The Lumbee Tribe in North Carolina, to which Villanueva belongs, is the largest on the East Coast. But it’s only recognized at the state level, so it does not qualify for some federal benefits, including those from the Indian Health Services. Members of this tribe will receive $500,000 in direct cash relief. The remaining $500,000 will be split between Hopi artists through the Hopi Foundation in Arizona, and Native American communities in Alaska, South Dakota and Oklahoma.

We asked Villanueva how it felt to be able to support his home community at this time.

“I’m so excited,” he said. “[We] are a proud people, rich with culture, traditions and history, including a legacy of fighting for civil rights. In all of the advocating I do around the world for Native peoples, I am first and foremost a Lumbee, and it’s important to me that some of my work actually benefits my home community and my people. It feels really good.”

Other Funding for Native Communities

The nonprofit NDN Collective is also giving money to Native communities at this crucial juncture—it recently approved more than $2.5 million in grants for more than 95 partners in 23 states, which it says will impact at least 200 Indigenous communities. It has also made $450,000 in grants for Indigenous artists and entrepreneurs, and is now taking applications for a Radical Imagination grant program for Indigenous artists/culture bearers.

We know women are especially vulnerable to the pandemic’s many negative effects, especially women of color. Villanueva previously told us, “Indigenous women are on the front lines of response efforts in our communities. They are elders, mothers, medical professionals, tribal leaders, protectors, nonprofit executives, activists and entrepreneurs—sometimes all at once.”

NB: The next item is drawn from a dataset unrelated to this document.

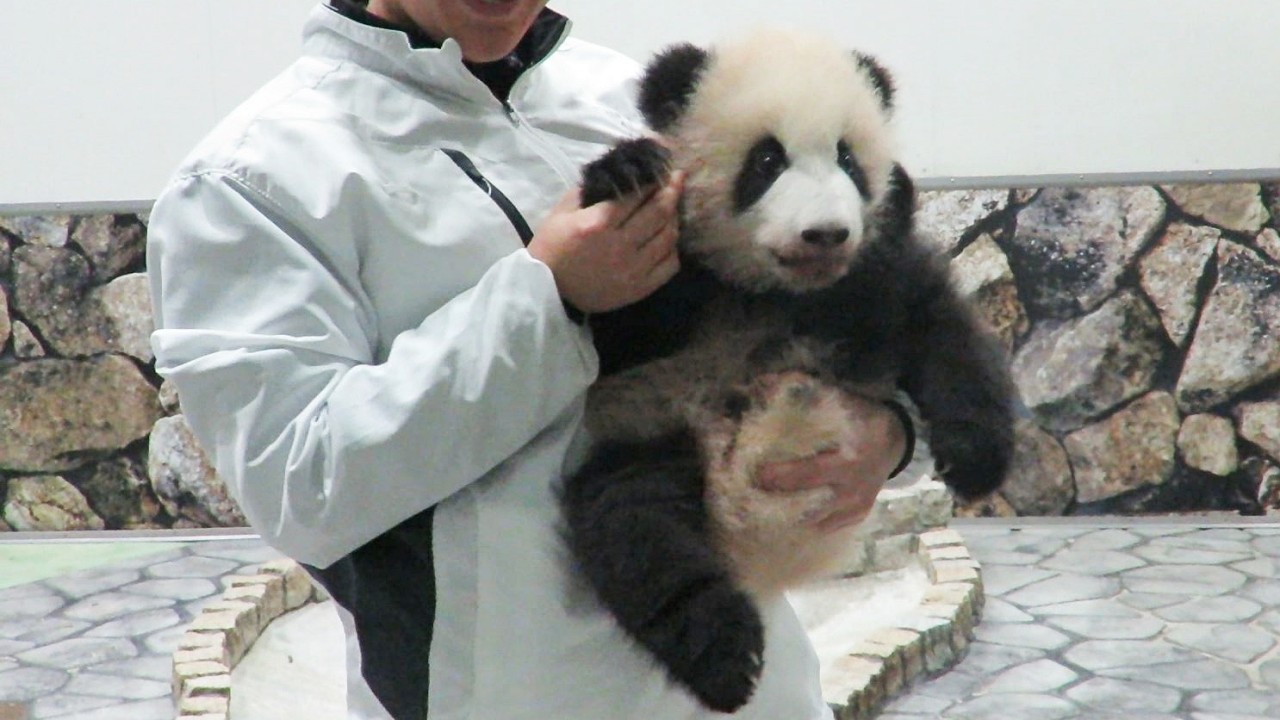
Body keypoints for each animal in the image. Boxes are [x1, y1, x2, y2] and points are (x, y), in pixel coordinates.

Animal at [560, 28, 1015, 714]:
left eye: (848, 159)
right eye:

In April, we asked Vanessa Roanhorse how grantmakers could help Native women at this time. She is the CEO of Roanhorse Consulting, and she co-founded the nonprofit Native Women Lead. Among many ideas, she recommended funders reach out to Native-led organizations and their allies, such as NAP. She said funders should give general operating support, engage in public-private partnerships, and consider backing groups without 501(c)(3) status. She also believes in direct cash payments and suggested giving money to individual women. Native Women Lead’s Matriarch #GiveTogetherFund provides an unrestricted $500 directly to the households of New Mexico-based Native American entrepreneurs that have been impacted by the pandemic.

Solidarity Between Movements

NDN Collective President and CEO Nick Tilsen was recently arrested during the protests of President Trump’s visit to Mount Rushmore in South Dakota’s Black Hills. Native Americans have often demonstrated at this site because the land was seized despite treaties with the U.S. government, as PBS reports. Tilsen has since been bailed out but faces multiple charges.

Villanueva tweeted out his support for bail funds for those arrested. Bail funds for protestors represent a poignant juncture between Native American activism and the current widespread racial justice movement led by and centering Black Americans.

In June, Villanueva posted a message of support for this movement on the Liberated Capital site, stating that the circle would devote new funds “toward our mission of racial healing… We will not remain silent, but will stand in solidarity and expend our power, voice and money for the cause of dismantling white supremacy and to support healing across our communities.” The circle’s first related grants went to Reclaim the Block and the Black Visions Collective in Minneapolis.